Entre as obras afetadas estão as das rodovias do complexo Manta-Manaus, que ligarão o porto equatoriano de Manta, no Pacífico, ao pólo industrial de Manaus, no Brasil. Por vias diplomáticas, o Planalto também advertiu Correa que, se a Petrobrás for expulsa, o Equador terá obrigatoriamente de ressarcir os investimentos da companhia no país - cerca de US$ 430 milhões, desde 1997.
"A Petrobrás nunca precisou investir no Equador. Se o Equador não quer a Petrobrás lá, a companhia vem embora. Mas o Equador terá de pagar um ressarcimento", afirmou um ministro próximo de Lula. Segundo relatou a fonte ao Estado, o presidente mostrou-se ontem "desapontado" e "decepcionado" com Correa, que prometera uma solução tranqüila para o impasse com as duas companhias durante o encontro privado que ambos mantiveram dia 30, em Manaus.
TRAIÇÃO
Na manhã de ontem, ao ser informado sobre o recrudescimento das posições de Quito, Lula convocou o chanceler Celso Amorim. Do encontro saiu a nota oficial com a retaliação, em razão do que foi considerado um ato de traição de Correa.
O texto deixa claro que havia uma espécie de acerto entre Lula e Correa para resolver o problema com as empresas, mas "a expectativa de uma solução" não foi confirmada. Em razão disso, "o governo brasileiro decidiu postergar por tempo indeterminado a ida ao Equador de uma missão chefiada pelo ministro dos Transportes", informou o texto. A nota foi entregue ontem à chancelaria equatoriana pelo embaixador do Brasil em Quito, Antonino Marques Porto-Santos.

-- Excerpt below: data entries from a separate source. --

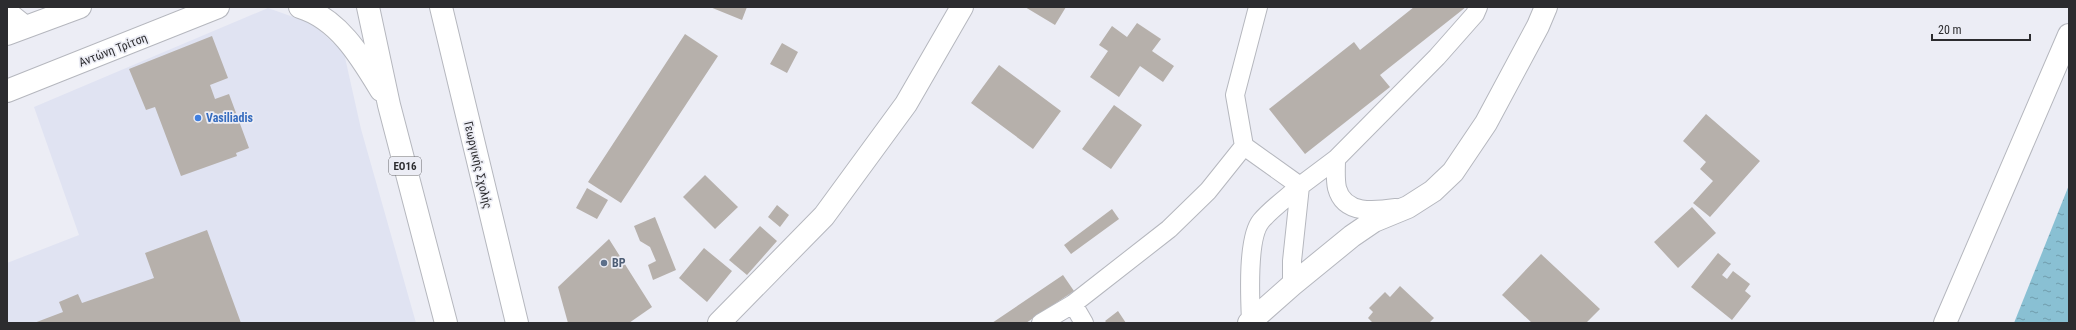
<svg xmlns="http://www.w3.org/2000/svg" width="2076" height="330" font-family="'Roboto Condensed',sans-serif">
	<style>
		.built { fill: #e0e3f2 }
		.water { fill: url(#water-ripples) }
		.building { fill: #b6b0ab }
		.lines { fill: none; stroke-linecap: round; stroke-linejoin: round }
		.service-casing { stroke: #b5b7be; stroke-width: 20 }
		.minor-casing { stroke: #b5b7be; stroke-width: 24 }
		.tertiary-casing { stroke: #b5b7be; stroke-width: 24 }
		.primary-casing { stroke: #b5b7be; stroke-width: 24 }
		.service { stroke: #fff; stroke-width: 18 }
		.minor { stroke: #fff; stroke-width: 22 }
		.tertiary { stroke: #fff; stroke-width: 22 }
		.primary { stroke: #fff; stroke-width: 22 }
		.shop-dot { fill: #3f7fe0; stroke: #ecedf5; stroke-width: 1.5 }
		.service-dot { fill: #5c6f8a; stroke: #ecedf5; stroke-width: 1.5 }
		.labels { text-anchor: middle; stroke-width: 3.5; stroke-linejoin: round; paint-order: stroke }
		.shield { fill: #ecedf5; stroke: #66666a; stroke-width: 1 }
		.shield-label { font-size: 11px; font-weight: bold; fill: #2c2c2f }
		.street-label { font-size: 12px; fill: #2c2c2f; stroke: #ecedf5 }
		.shop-label { font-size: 12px; font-weight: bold; fill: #366cbe; stroke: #ecedf5; text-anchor: start }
		.service-label { font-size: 12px; font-weight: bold; fill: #4e5e75; stroke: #ecedf5; text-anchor: start }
	</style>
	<defs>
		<pattern id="water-ripples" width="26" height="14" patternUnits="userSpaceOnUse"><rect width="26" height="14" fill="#89c0d3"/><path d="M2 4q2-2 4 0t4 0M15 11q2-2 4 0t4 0" fill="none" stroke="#709cac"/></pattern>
	</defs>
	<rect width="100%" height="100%" fill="#ecedf5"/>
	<path class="built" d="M268,8L313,24L344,53L361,129L416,323H7V263L79,235L34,107Z"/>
	<path class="water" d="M2069,185V323H2014Z"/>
	<path class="building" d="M710,7H747L742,20Z
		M1025,7H1066L1055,25Z
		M1414,7H1466L1380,75L1390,87L1305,154L1269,109L1354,42L1360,50Z
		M1137,23L1161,39L1152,51L1174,66L1163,82L1140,66L1119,97L1090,77L1108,51L1099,45L1112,26L1127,37Z
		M685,34L718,56L621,203L588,182Z
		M212,36L228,78L210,85L215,99L229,94L249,148L236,153L237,156L181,176L155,107L146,110L129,69Z
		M782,43L798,52L787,73L770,64Z
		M999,65L1061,111L1033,149L971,103Z
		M1114,105L1142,125L1111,169L1082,149Z
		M1706,114L1760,161L1710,217L1693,203L1713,181L1700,169L1706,162L1683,141Z
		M705,175L738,207L715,229L683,197Z
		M587,188L608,200L597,219L576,208Z
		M777,205L789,215L780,227L768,217Z
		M1692,207L1716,233L1678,268L1654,242Z
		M1112,209L1119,219L1071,254L1064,245Z
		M655,217L676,270L653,280L648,265L656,261L650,247L640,241L634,226Z
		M760,226L777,241L747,275L729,260Z
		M207,230L241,323H34L63,312L59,302L78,294L82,303L154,278L145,253Z
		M609,239L652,307L629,323H568L558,287Z
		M704,248L732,271L707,302L679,278Z
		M1718,253L1731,264L1722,275L1727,279L1733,271L1750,284L1745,291L1751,296L1732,320L1691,287Z
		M1541,254L1600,309L1586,323H1532L1502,295Z
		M1063,275L1074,291L1026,323H992Z
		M1400,286L1434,318L1429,323H1373L1368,318L1373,312L1369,308L1385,292L1390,297Z
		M1118,311L1126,323H1107L1105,321Z"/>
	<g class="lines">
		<g class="service-casing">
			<path id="service" d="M7,10L27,26
				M1396,208C1375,211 1344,215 1337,188C1335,179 1336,168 1336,159L1437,57L1475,14L1478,7
				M1292,285V261L1300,186L1336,159
				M1073,304L1084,323
				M1251,321C1250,298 1247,238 1261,221C1272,208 1288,197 1300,186L1244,146L1235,95L1258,7
				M1041,323L1073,304L1169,229L1208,191L1244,146"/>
		</g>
		<g class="minor-casing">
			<path id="minor" d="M719,323L824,216L906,104L962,7
				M1249,323L1292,285L1352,236L1374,221L1408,207L1433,191L1453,172L1486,123L1538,26L1546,7
				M1945,323L2069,35"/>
		</g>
		<g class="tertiary-casing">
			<path id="tertiary" d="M7,34L80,7
				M7,91L218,7"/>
		</g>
		<g class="primary-casing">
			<path id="primary" d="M300,7C339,19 361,57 381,90
				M368,7L389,105L446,323
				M441,7L517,323"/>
		</g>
		<use href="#service" class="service"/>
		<use href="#minor" class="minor"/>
		<use href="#tertiary" class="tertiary"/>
		<use href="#primary" class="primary"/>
	</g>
	<circle class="shop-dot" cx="198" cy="118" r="4"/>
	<circle class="service-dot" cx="604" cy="263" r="4"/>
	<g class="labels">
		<rect class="shield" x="389" y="157" width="32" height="18" rx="3"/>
		<g class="shield-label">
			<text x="405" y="170">ΕΟ16</text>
		</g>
		<g class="street-label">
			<text transform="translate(113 50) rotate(-21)" y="4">Αντώνη Τρίτση</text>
			<text transform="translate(478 165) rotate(77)" y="4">Γεωργικής Σχολής</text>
		</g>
		<g class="shop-label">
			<text x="206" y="122">Vasiliadis</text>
		</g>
		<g class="service-label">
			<text x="612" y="267">BP</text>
		</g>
	</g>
	<rect width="2076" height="330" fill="none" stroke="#2c2c2f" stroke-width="16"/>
	<path d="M1932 34v6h98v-6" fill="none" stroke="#2c2c2f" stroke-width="2"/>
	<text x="1938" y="34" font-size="12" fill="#2c2c2f" stroke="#ecedf5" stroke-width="3" paint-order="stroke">20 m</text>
</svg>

O Palácio do Planalto e o Itamaraty esperam agora que Correa se disponha a desfazer o clima de tensão nas relações bilaterais e passe a negociar sob o arcabouço jurídico empresarial. Um ministro do Planalto disse que o Brasil nunca pretendeu entrar no mérito das questões sobre a atuação da Petrobrás e da Odebrecht no Equador. Mas esperava que as insatisfações não fossem lançadas para a relação bilateral. Na conversa com Correa, em Manaus, Lula reiterou essa expectativa.
A retaliação indicou o equívoco do Planalto ao avaliar que o decreto de expulsão da Odebrecht do Equador, do dia 23, devia-se aos interesses de Correa de ampliar o apoio popular à sua nova Constituição, que seria aprovada por ampla margem em referendo cinco dias depois.

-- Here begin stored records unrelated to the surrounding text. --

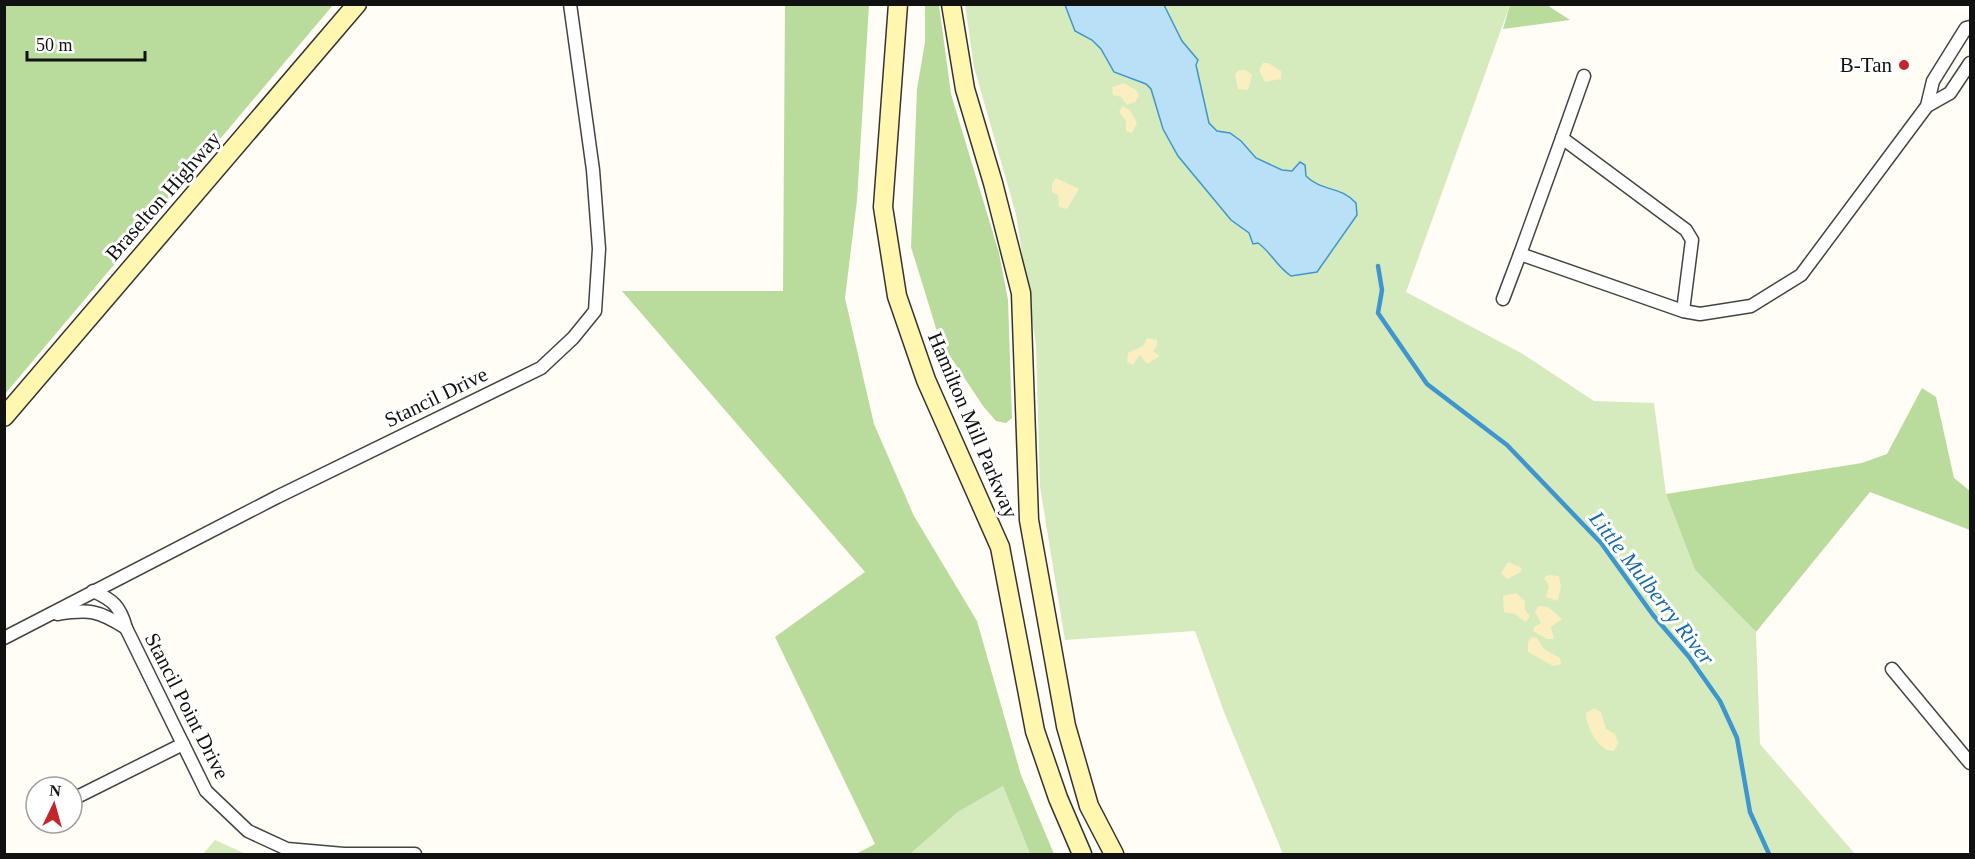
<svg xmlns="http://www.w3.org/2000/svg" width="1975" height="859" viewBox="0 0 1975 859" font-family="'Times New Roman',serif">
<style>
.green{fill:#d5ebbd}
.forest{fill:#b9dc9c}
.sand{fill:#fbeec1}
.water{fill:#b9e0f7;stroke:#3f96cf;stroke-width:1.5}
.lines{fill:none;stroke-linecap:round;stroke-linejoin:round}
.stream{stroke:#3f96cf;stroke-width:4.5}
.street-casing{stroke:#444;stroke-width:15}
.secondary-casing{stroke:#333;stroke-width:21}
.street{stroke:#fff;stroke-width:12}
.secondary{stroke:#fff6b0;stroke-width:18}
.poi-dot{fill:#c4262e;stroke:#fff;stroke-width:2}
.labels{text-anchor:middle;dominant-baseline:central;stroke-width:6;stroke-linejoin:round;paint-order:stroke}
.poi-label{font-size:21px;fill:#111;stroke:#fff;text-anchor:end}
.street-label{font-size:21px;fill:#111;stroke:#fff}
.water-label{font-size:22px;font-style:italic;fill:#1768a6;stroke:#fff}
</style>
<rect width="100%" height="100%" fill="#fffdf5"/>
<!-- green -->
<g class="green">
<polygon points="965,5 1510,5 1406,292 1523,354 1594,401 1654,403 1666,494 1695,570 1756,632 1760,744 1855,854 1283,854 1224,712 1195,631 1065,640 1040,487 1036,345 1016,214 974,67"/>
<polygon points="1003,786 1030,854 910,854 958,812"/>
<polygon points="215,840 246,854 203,854"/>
</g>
<!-- forest -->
<g class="forest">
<polygon points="5,4 333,5 5,394 4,5"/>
<polygon points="785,5 869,5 857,200 845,298 874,424 914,516 977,621 1021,775 1054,854 1030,854 1003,786 958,812 910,854 856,854 875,844 775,637 865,572 622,291 783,291"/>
<polygon points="925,5 939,5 951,94 999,253 1008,300 1012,418 1006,423 996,421 983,406 940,341 911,247 917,89 925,42"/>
<polygon points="1510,5 1547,5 1570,20 1503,29"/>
<polygon points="1922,388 1936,397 1954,478 1970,491 1970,530 1870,492 1756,632 1695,570 1666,494 1862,463 1887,454"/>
</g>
<!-- sand -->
<g class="sand">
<polygon points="1263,63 1268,63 1281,71 1281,79 1265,82 1259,70"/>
<polygon points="1239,70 1246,70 1252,75 1248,90 1238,89 1235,74"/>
<polygon points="1124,83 1136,90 1139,96 1135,102 1127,105 1121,97 1113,95 1112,87"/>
<polygon points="1122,106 1130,110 1137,123 1132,133 1126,131 1126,121 1119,112"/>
<polygon points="1056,178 1079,189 1067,209 1059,207 1058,195 1052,192 1052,184"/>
<polygon points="1147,338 1157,340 1157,346 1153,351 1160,356 1147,364 1140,355 1133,365 1127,362 1128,353 1143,346"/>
<polygon points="1508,562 1522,568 1521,572 1507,579 1501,573"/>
<polygon points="1548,575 1559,576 1561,586 1558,601 1546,597 1549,586 1544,578"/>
<polygon points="1516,593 1525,601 1525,610 1530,616 1526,622 1515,614 1504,612 1503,596"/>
<polygon points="1538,606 1548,607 1562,619 1551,627 1554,639 1547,639 1533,631 1534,627 1541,623 1535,612"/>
<polygon points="1532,637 1537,638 1544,649 1560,658 1561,664 1553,666 1528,652 1528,642"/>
<path d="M1594,708l7,4 5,17 9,5 3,9 -4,8c-15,1 -28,-24 -28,-38z"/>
</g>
<!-- water -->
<path class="water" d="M1065,5h99l18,36 16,19 -2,5 13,58 8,8 13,2 11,8 15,17 26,12 10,1 8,-9 5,3 1,11c16,16 35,10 50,27l1,12 -40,57 -26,4c-15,-10 -19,-23 -33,-33l-5,1 -4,-11 -18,-13 -53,-64 -15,-27 -12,-40 -5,-5 -32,-12 -13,-23 -9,-9 -17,-9z"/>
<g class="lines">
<!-- stream -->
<polyline class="stream" points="1378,266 1382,290 1378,313 1427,384 1507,445 1601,543 1653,615 1689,657 1720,701 1737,738 1750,812 1769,854"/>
<defs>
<g id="street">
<polyline points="1927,106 1950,93 1970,63"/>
<polyline points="1562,138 1584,76"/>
<polyline points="1503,299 1520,254"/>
<polyline points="1683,311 1692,240 1686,230 1562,138 1520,254 1683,311 1700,314 1751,306 1801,275 1927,106 1933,81 1966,28 1970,27"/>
<path d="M93,591c20,9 27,15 33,37l80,163 42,40 39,18 57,5h71"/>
<path d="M57,614c32,-5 41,-4 69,14"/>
<polyline points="4,638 277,497 541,368 573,338 595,311 599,249 593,170 570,4"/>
<polyline points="1892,669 1970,763"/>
<polyline points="75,798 183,744"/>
</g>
<g id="secondary">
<polyline points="898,4 883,207 897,296 926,380 1000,547 1035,731 1058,798 1082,854"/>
<polyline points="951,4 965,89 993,183 1021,293 1029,520 1066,726 1089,806 1114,854"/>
<polyline points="4,417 357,4"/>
</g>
</defs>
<!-- street casing -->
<use href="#street" class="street-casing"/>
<!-- secondary casing -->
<use href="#secondary" class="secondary-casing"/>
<!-- street -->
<use href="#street" class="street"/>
<!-- secondary -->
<use href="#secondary" class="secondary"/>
</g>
<!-- markers -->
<circle class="poi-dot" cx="1904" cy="65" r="6"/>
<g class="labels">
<!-- poi labels -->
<g class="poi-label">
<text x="1892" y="65">B-Tan</text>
</g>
<!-- street labels -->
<g class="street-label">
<text transform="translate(163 196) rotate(-49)">Braselton Highway</text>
<text transform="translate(436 397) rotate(-26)">Stancil Drive</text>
<text transform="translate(973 425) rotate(67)">Hamilton Mill Parkway</text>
<text transform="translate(187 706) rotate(63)">Stancil Point Drive</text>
</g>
<!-- water labels -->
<g class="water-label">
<text transform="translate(1652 588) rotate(52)">Little Mulberry River</text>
</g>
</g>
<!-- border -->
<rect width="1975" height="859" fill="none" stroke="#111111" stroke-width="12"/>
<!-- north arrow -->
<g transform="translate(54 805) rotate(5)"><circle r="28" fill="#ffffff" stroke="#a0a0a0" stroke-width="1.5"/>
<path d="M0-4.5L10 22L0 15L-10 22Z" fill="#c4262e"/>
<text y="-9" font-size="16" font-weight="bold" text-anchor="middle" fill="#111111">N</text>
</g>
<!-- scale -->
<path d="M27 51v9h118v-9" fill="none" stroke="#111111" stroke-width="3"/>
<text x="36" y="51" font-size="18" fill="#111111" stroke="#ffffff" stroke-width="4.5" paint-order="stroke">50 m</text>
</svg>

O vice-chanceler equatoriano, José Valencia, disse ontem ao Estado que o país tem alternativas, caso a Petrobrás deixe o país. "Há muito interesse pelo petróleo equatoriano. Temos empresas de todo o mundo interessadas (em operar no Equador), incluindo chinesas e indianas", afirmou.
FRUSTRAÇÃO
Ainda ontem, Luiz Mameri, vice-presidente da Odebrecht para América Latina e Angola,expressou a frustração da empresa com a decisão de Correa de manter a expulsão, "apesar da extensa negociação". "Nossa principal preocupação agora são os dois executivos retidos no país", disse Mameri, referindo-se aos dois brasileiros que tiveram os direitos constitucionais suspensos pelo decreto de Correa e estão abrigados na residência da embaixada brasileira.
COLABORARAM JAMIL CHADE E LUCIANA ALVAREZ
CORREA X EMPRESAS
ODEBRECHT
O que alega o Equador: A empresa usou material de baixa qualidade na construção da hidrelétrica San Francisco, o que causou os danos que paralisaram a usina um ano após inauguração.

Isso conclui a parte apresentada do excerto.